Kate Chisholm

Only Evan Davies can keep his guests in order

issue 24 August 2013

It must have sounded like such a great idea. To gather a group of thinkers, agitators, experts, intellectuals and media people round a large table, mike them up, ply them with drink, choose a presenter from the radio hall of fame to act as monitor and shut the studio door. Then switch on the red light, and cross your fingers they’ll not run out of conversation before the hour’s up.

Summer Nights was introduced as ‘a first’ for Radio 4 — ‘live’ late-night conversation on topics ranging from sex to politics via fracking and the fear of boredom. I was really looking forward to the two-week season. Could it be a chance for Radio 4 to break out, shed some of its aura of certainty? Would we become eavesdroppers on some really stimulating conversation?

Perhaps it was something to do with the change of weather, the switch from the sultry balminess of those July evenings to the hint of autumnal crispness. Perhaps it was because on most nights there were too many guests (four, after all, is the maximum you can have round a table if you want meaningful conversation) and so too many different voices to identify.
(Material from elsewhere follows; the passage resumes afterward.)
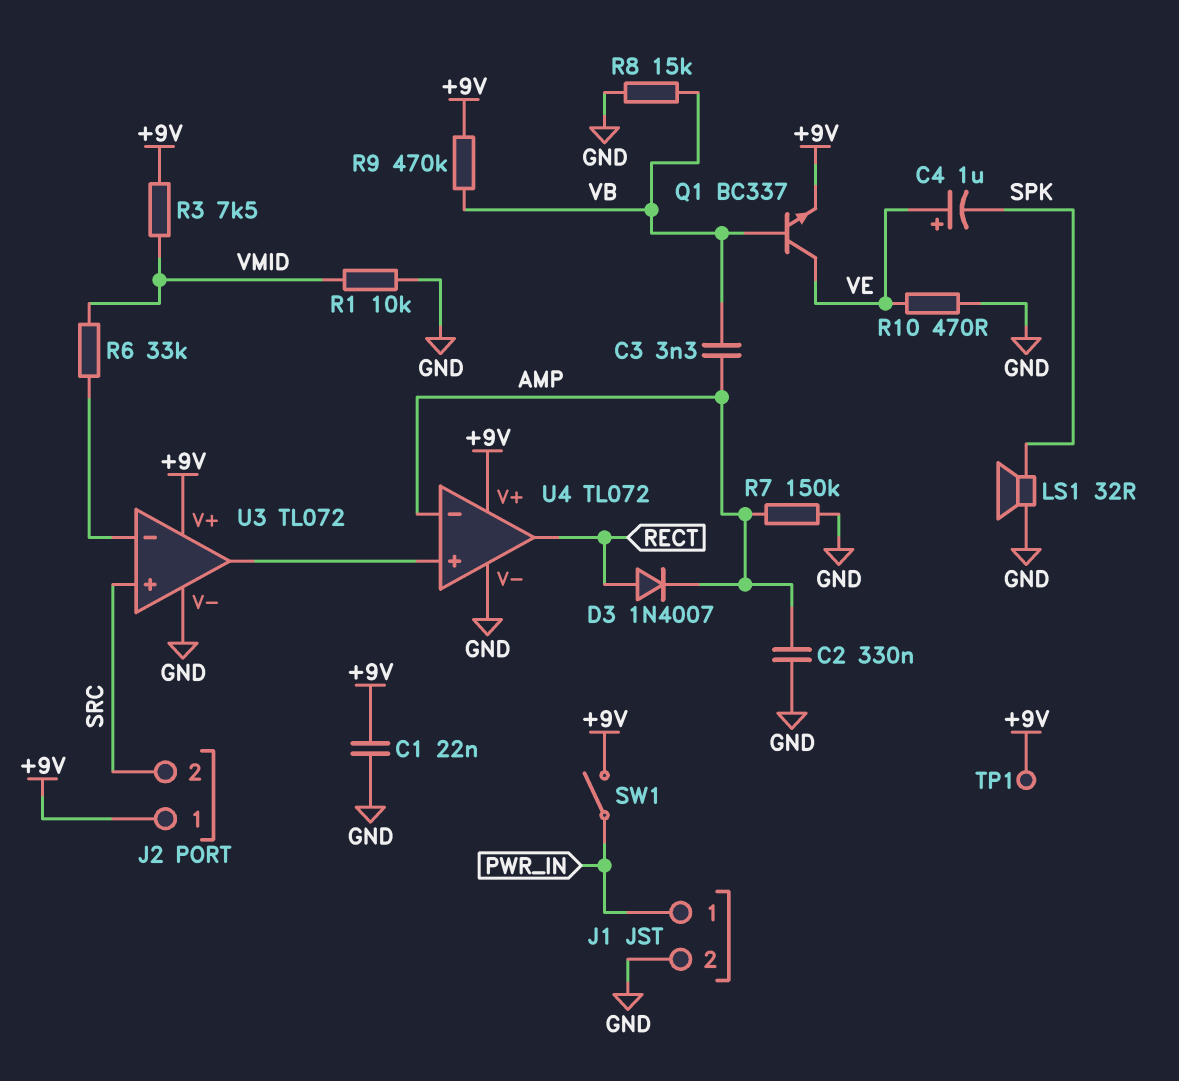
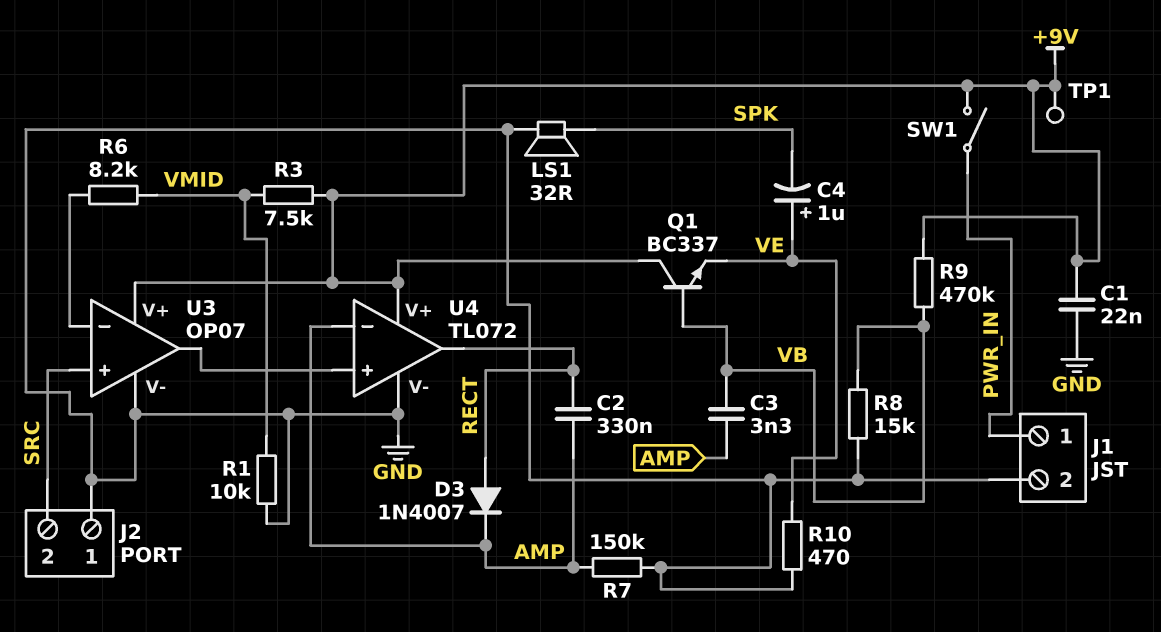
C2: 330nF (AMP, GND) -> 330nF (AMP, RECT)
J2 pin 1: +9V -> GND
Q1: NPN BC337 (B VB, C VE, E +9V) -> NPN BC337 (B VB, C +9V, E VE)
R6: 33k (U3/in-, VMID) -> 8.2k (U3/in-, VMID)
U3: TL072 -> OP07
But it just didn’t work.

Jane Garvey (on a brief, much-heralded holiday from Woman’s Hour) did a valiant job of keeping her unruly table in check as they talked about ‘real sex lives in a sexualised society’ in the first programme. She had the daunting task of launching the series last Monday night, and appeared (or rather sounded) uncharacteristically tentative, urging us ‘not to switch off till midnight’ and asking, ‘What could possibly go wrong in the next 57 minutes?’

Before any of her guests had uttered a word she quoted from a listener’s tweet, as if to reassure herself we were still listening.